According to David Maundrell, overflow from Williamsburg has also been a major factor in drawing new residents to Greenpoint. And retail has grown along with the population, with the advent of celebrated restaurants like Glasserie, which is right on the water, not to mention Budin, the Scandinavian coffeehouse that is notoriously home to the city’s most expensive latte.
Maundrell, who grew up in the area, says he expects that the new development is “going to give life to the entire Greenpoint waterfront, which had been kind of dead and abandoned. There were some warehouses there, but really nothing going on.” He recalls how as a teenager, he and his friends used to go down to the waterfront and have parties, because there was no one around at night.
Despite that area’s transformation, Maundrell says, “Greenpoint is pretty much intact from what it was. It’s not a complete transformation like Willamsburg, because it’s been overlooked because of the G train.”

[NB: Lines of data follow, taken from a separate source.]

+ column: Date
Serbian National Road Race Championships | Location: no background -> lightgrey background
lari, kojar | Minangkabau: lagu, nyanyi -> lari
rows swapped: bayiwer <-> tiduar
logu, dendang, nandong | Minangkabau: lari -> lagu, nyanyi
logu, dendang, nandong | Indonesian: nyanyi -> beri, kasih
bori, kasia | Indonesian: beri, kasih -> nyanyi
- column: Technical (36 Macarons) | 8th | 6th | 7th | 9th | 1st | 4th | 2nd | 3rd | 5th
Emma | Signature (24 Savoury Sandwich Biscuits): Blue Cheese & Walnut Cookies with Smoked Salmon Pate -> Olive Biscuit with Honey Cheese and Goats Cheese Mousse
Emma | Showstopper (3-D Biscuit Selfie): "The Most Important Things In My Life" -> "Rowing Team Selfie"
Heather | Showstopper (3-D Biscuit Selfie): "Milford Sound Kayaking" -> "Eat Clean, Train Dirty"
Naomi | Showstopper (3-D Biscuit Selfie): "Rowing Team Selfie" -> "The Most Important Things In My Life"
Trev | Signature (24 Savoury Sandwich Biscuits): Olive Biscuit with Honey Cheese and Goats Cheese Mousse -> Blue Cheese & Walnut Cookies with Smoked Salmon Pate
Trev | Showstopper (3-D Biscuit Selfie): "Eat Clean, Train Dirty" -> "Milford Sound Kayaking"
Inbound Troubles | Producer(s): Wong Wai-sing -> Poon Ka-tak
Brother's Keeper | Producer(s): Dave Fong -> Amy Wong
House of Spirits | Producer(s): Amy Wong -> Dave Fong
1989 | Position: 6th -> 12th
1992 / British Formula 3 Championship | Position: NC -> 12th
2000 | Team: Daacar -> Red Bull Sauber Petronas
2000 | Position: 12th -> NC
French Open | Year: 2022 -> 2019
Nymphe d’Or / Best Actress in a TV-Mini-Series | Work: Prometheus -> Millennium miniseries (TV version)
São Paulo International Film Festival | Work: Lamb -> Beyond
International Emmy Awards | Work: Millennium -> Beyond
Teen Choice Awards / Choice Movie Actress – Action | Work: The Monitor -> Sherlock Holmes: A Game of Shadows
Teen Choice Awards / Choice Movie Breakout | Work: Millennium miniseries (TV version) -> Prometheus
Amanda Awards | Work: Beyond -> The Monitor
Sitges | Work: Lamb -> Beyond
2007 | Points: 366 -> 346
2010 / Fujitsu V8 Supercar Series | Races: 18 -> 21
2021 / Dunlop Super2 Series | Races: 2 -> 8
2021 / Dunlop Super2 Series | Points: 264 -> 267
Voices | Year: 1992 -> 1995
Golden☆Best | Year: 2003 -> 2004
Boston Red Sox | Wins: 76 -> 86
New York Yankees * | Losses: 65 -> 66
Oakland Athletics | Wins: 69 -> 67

It seems that some disagree: In response to the proposal for Greenpoint Landing, a group of locals formed Save Greenpoint in opposition, advocating for the neigborhood's redevelopment "to be responsibly site-specific in scale and scope." Greenpoint's community board, too, rejected the plan for the towers when it was presented in 2013.
Maundrell says the neighborhood's real problem is transportation. The beleaguered G train has long had a bad reputation for slow and infrequent service, he says, and the fact that it doesn’t go into Manhattan has been a problem for Greenpoint’s real estate market: “Taking a two train commute is one thing, but when you get to a three train commute it really hurts pricing.”
In light of the planned shut down of the L train, the MTA announced that it will add two cars to the G; Maundrell says that if the city agency devotes more resources to the line, it will not only alleviate pressure on the L, but also draw more people to Greenpoint.
More residents are coming, in any case: in addition to Greenpoint Landing, a 39-story tower from Palin Enterprises and a 40-story building from RedSky Capital are both planned for the waterfront, as well.